O trabalho escravo no Brasil contemporâneo

Enviada em 17/08/2021

A Constituição Federal 1988, no artigo 6º, define o trabalho como um direito social. Ademais, a Consolidação das Leis Trabalhistas regulamenta os deveres e benefícios dos trabalhadores. Contudo, longe de tais previsões normativas, o trabalho escravo persiste no Brasil, reflexo dos altos índices de miséria populacional e da ineficiência estatal no combate ao entrave.

Em uma primeira análise, a parcela mais carente da população é submetida, muitas vezes, a condições subumanas nos meios produtivos. Esse fato é verificado desde a abolição da escravatura no país, no séxulo XIX, quando os ex-escravos, apesar da libertação, foram mantidos à margem de oportunidades ocupacionais dignas. Hoje, ainda, essa inacessibilidade perdura no corpo social verde-amarelo, à medida que os mais pobres continuam a enfrentar situações análogas a escravidão, a fim de obter o sustento próprio e familiar.

Com efeito, certifica-se a histórica incapacidade do Estado na correção do problema. O terceiro presidente dos Estados Unidos, Thomas Jefferson, defendeu que a aplicação da lei é mais importante que sua elaboração. Nesse contexto, o governo brasileiro falha ao não efetivar os avanços iniciados pela Lei Áurea e ratificados pela CLT. Quanto a isso, destaca-se a manutenção das desigualdades regionais e da pobreza, bem como a falta de identificação e punição aos empregadores escravistas, fatores esses que corroboram para a continuidade da escravização.
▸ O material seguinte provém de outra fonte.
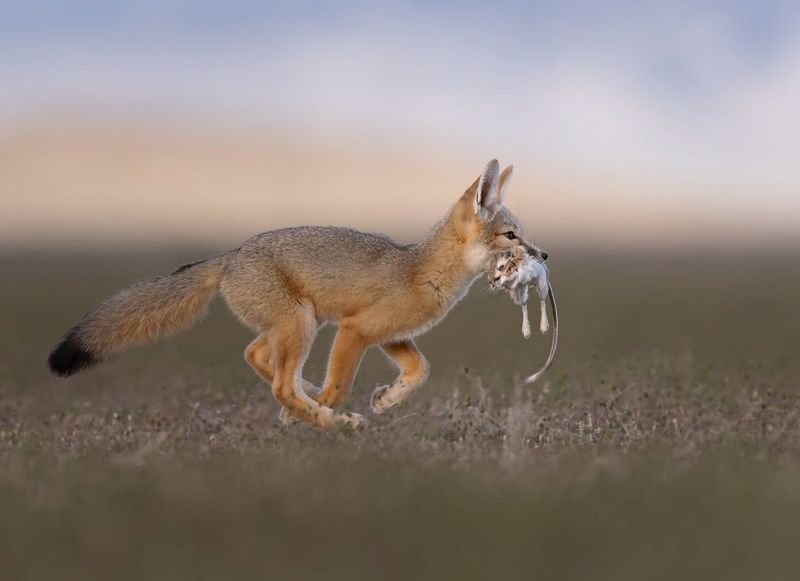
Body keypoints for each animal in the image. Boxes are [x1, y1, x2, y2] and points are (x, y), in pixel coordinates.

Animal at [48, 159, 548, 430]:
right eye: (511, 236)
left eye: (523, 234)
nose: (545, 253)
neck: (421, 268)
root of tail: (231, 255)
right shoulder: (355, 331)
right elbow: (340, 386)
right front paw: (328, 410)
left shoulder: (388, 336)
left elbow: (421, 369)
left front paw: (386, 399)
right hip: (302, 323)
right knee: (280, 384)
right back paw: (325, 419)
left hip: (298, 322)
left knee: (257, 357)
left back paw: (307, 399)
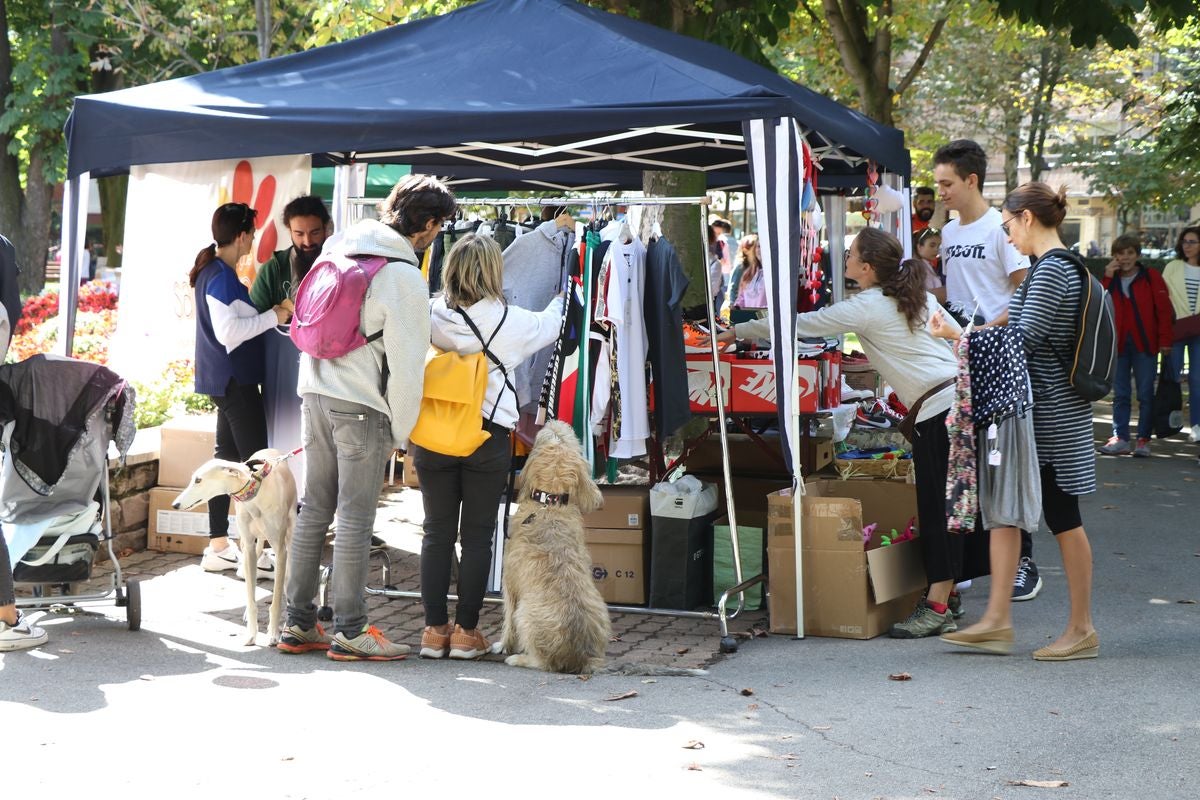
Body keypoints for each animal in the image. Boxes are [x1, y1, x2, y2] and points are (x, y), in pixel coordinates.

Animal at [172, 448, 296, 647]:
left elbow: (276, 599)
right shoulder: (249, 548)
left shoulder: (280, 549)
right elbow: (251, 597)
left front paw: (273, 634)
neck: (255, 493)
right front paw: (251, 634)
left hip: (290, 535)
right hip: (249, 545)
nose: (175, 505)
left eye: (198, 480)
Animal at [499, 419, 609, 676]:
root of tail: (581, 657)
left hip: (525, 613)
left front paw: (503, 645)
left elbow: (507, 620)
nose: (554, 421)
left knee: (542, 662)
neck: (549, 502)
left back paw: (519, 658)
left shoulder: (509, 585)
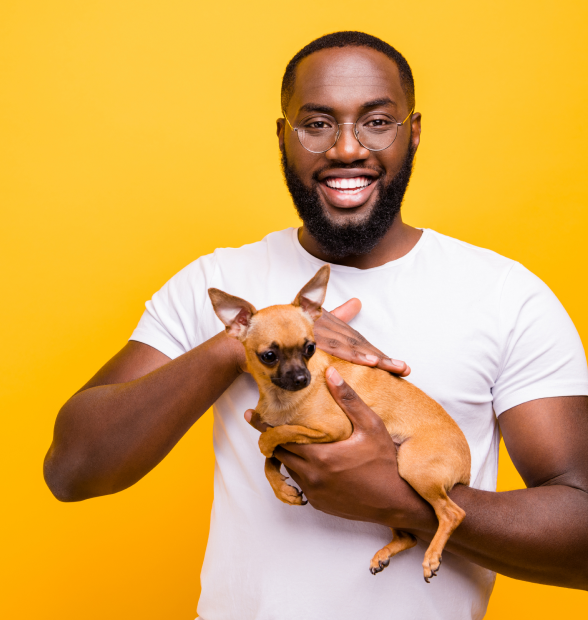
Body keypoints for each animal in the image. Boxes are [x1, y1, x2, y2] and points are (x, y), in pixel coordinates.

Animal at [209, 266, 470, 580]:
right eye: (269, 356)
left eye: (310, 348)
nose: (302, 378)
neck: (279, 398)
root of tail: (467, 467)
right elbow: (271, 460)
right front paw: (283, 490)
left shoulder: (336, 430)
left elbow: (280, 434)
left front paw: (267, 444)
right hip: (392, 501)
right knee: (409, 535)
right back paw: (387, 553)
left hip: (414, 469)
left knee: (452, 513)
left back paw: (431, 557)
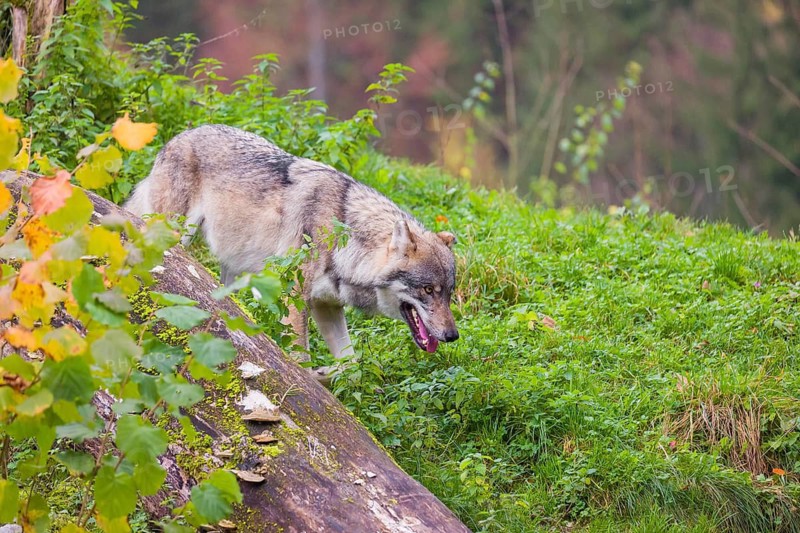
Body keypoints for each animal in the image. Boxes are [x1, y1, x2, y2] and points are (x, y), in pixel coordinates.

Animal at [124, 124, 459, 378]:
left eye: (448, 293)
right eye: (428, 290)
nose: (452, 336)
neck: (344, 237)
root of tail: (178, 137)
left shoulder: (326, 305)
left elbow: (351, 364)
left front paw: (328, 376)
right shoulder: (294, 299)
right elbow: (301, 360)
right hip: (174, 236)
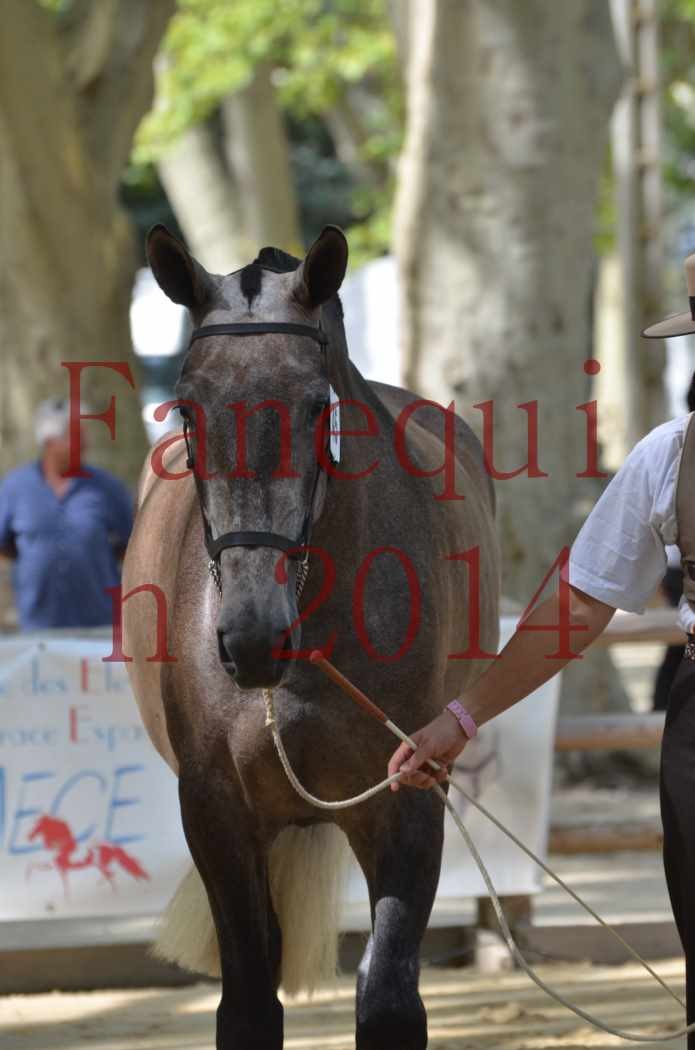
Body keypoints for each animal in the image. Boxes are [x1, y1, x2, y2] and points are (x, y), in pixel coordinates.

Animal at [122, 223, 497, 1050]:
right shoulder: (216, 811)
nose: (253, 637)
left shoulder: (406, 797)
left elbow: (387, 997)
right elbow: (247, 1007)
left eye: (312, 405)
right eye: (187, 410)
Depreende-se, portanto, que esforços são necessários em prol de reverter o panorama supracitado. Para tanto, o Estado deve formular políticas públicas eficazes que visem à promoção das camadas mais pobres da sociedade, mediante a concessão não só de oportunidades iguais de alcance aos postos regulares de trabalho, mas também de subsídios econômicos em caso de exposição compulsória a serviço similar ao escravo. Feito isso, o exercício profissional no Brasil entratá em conformidade com o assegurado pela jurisdição.